Published August 31, 2015
Suzuki Motor Chairman and Chief Executive Officer Osamu Suzuki (3rd L) attends a news conference in Tokyo. ─ Reuters Photo
Suzuki Motor Chairman and Chief Executive Officer Osamu Suzuki (3rd L) attends a news conference in Tokyo. ─ Reuters Photo

HONG KONG: Suzuki Motor's capital structure is due a tune-up. The Japanese car-maker has amassed a huge cash pile during a long feud with 19.9 per cent owner Volkswagen.

Now arbitrators in London have told the German group to sell, and Suzuki wants to buy the $3.8 billion stake back. That would mean a big boost to earnings - and hearten Suzuki's hedge-fund fan club.

Uncertainties remain: it is not clear exactly what the stake will cost, nor if another buyer could potentially step in, since VW does not explicitly say it will sell to Suzuki.

Moreover, the ruling also suggests VW could seek damages for breach of contract. Still, this failed 2009 partnership has been a major distraction almost since it was agreed, and the prospect of a resolution is good news for Suzuki investors.

Retiring almost a fifth of Suzuki's shares should boost earnings per shares by nearly 25 per cent, less whatever derisory interest the company currently earns on that cash.

It would also be a neat way to streamline a balance sheet puffed up with roughly 1 trillion yen ($8.3 billion) of cash.

Helped by what remains of that cash, the company could also lift shareholder rewards. Parsimony makes sense when you are trying to turf someone off your shareholder register. But a payout ratio of 15 per cent looks miserly set against, says Honda, which aims to return 30 per cent of earnings to shareholders through dividends and buybacks.

Cynics might say Suzuki will have more incentive to turn in a better financial performance, full stop.

All this will be welcomed by Suzuki's admirers at Balyasny and Third Point. The US hedge funds reckon Suzuki is undervalued, thanks in part to the commanding position which listed unit Maruti Suzuki enjoys in India's booming market.

A decade ago the subsidiary, of which Suzuki owns 56 per cent, was worth barely a third as much as its parent; today both have equal market value.

Well, maybe. Many sell-side analysts think Indian growth is already reflected in Suzuki's share price, and offset by less impressive bits of the empire, like money-losing motorcycles. Besides, if activists are hoping to browbeat Suzuki into changing course, the VW episode shows it is no pushover.

Japan's Suzuki Motor said on August 30, it would buy back the 19.9 per cent stake it sold to Volkswagen after an international arbitration court ordered the German automaker to sell its holding.

The planned partnership soured with Japanese automaker accusing VW of seeking to control it and filing for arbitration in November 2011. VW's stake, acquired in January 2010 for 1.7 billion euros ($1.9 billion), was worth $3.8 billion at Aug. 28's closing price.
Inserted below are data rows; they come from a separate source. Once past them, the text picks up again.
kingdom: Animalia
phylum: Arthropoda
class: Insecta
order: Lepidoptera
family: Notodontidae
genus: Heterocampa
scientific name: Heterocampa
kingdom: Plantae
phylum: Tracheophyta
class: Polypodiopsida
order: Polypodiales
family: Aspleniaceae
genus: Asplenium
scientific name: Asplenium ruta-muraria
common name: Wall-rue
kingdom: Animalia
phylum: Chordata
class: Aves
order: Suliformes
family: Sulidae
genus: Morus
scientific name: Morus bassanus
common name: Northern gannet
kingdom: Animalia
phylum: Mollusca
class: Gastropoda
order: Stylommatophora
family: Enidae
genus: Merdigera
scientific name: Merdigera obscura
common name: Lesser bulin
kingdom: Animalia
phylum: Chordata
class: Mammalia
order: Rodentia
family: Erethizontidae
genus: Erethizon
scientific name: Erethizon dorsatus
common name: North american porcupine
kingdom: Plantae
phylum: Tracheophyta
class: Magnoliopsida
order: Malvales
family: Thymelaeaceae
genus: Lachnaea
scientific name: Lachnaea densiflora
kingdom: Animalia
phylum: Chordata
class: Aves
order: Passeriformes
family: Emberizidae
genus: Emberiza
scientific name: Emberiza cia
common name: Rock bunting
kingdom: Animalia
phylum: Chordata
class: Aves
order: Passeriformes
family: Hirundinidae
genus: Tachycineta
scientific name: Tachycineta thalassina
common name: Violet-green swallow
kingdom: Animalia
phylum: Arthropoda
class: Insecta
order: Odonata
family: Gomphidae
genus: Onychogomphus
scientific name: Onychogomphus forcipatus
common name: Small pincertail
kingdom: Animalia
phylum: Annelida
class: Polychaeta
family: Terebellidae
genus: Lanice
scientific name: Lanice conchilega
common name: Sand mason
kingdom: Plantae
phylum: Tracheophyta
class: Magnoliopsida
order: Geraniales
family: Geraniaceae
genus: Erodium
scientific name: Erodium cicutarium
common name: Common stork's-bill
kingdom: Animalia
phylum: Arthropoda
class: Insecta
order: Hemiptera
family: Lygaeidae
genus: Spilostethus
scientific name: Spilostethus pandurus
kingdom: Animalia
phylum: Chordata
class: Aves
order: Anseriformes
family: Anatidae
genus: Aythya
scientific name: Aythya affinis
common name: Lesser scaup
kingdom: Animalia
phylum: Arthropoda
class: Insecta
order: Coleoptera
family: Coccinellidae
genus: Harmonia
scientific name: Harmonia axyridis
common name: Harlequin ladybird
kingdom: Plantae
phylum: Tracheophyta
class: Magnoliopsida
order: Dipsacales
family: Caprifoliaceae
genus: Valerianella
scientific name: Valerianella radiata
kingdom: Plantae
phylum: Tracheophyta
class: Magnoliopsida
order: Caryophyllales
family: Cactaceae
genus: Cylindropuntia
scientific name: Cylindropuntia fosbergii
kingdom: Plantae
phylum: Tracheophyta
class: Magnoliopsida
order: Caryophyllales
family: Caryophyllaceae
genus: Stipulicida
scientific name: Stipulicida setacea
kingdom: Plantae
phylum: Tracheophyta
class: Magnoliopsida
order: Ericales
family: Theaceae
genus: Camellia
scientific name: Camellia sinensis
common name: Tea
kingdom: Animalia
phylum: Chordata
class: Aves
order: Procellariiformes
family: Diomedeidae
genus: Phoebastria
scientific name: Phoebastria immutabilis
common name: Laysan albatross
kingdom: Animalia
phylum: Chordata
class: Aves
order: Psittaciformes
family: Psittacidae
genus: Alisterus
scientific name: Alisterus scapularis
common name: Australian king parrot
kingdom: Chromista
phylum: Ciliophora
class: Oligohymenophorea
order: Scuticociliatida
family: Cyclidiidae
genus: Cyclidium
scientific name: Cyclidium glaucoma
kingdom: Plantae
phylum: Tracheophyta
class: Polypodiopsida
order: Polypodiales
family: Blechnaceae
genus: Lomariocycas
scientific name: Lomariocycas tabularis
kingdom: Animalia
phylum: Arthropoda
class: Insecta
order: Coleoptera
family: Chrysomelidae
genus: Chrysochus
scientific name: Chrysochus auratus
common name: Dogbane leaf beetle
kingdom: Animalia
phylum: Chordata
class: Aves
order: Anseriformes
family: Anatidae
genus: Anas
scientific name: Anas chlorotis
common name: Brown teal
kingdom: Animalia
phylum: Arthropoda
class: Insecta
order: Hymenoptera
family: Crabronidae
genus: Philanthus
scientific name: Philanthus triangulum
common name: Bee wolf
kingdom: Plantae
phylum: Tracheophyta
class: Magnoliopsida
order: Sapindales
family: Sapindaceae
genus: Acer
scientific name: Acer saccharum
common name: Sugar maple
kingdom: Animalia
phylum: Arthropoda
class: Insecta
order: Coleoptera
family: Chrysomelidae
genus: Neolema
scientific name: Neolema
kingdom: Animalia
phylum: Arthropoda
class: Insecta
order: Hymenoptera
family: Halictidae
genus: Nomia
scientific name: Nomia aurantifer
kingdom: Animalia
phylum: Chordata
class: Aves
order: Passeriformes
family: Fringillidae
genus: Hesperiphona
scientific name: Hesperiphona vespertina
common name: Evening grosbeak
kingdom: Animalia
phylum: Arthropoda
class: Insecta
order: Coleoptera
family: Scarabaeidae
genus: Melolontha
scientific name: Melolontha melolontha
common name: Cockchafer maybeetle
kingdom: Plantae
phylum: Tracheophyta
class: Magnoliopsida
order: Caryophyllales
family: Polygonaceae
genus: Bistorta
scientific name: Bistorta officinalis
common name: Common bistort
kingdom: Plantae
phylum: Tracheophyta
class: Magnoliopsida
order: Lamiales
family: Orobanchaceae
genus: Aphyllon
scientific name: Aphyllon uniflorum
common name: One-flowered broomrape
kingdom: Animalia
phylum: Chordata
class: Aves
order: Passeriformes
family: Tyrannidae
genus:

Both companies said they welcomed the clarity offered by the ruling from the International Court of Arbitration of the International Chamber of Commerce, which partially upheld the German company's counterclaims of breach of contract.

Suzuki shares reversed initial gains to fall 1.28 per cent by 1300 Tokyo time on August 31, at 4,098.5 yen a share. The Nikkei 225 index was down 1.83 per cent.

US activist fund Third Point disclosed in a recent investor letter that it had taken a stake in Suzuki. The letter, dated July 31, said Suzuki was undervalued and the spat with VW had "apparently paralyzed the company, leaving it unable or unwilling to fix its inefficient balance sheet".

Third Point Chief Executive Dan Loeb, has agitated for change at other Japanese companies including Sony and Fanuc.

Avinash Abraham of Balyasny Asset Management highlighted Suzuki at Sohn Hong Kong, a hedge-fund industry charity event, on June 3. Abraham said the group was undervalued and offered a way to bet on Indian growth, while a resolution of the VW dispute appeared imminent.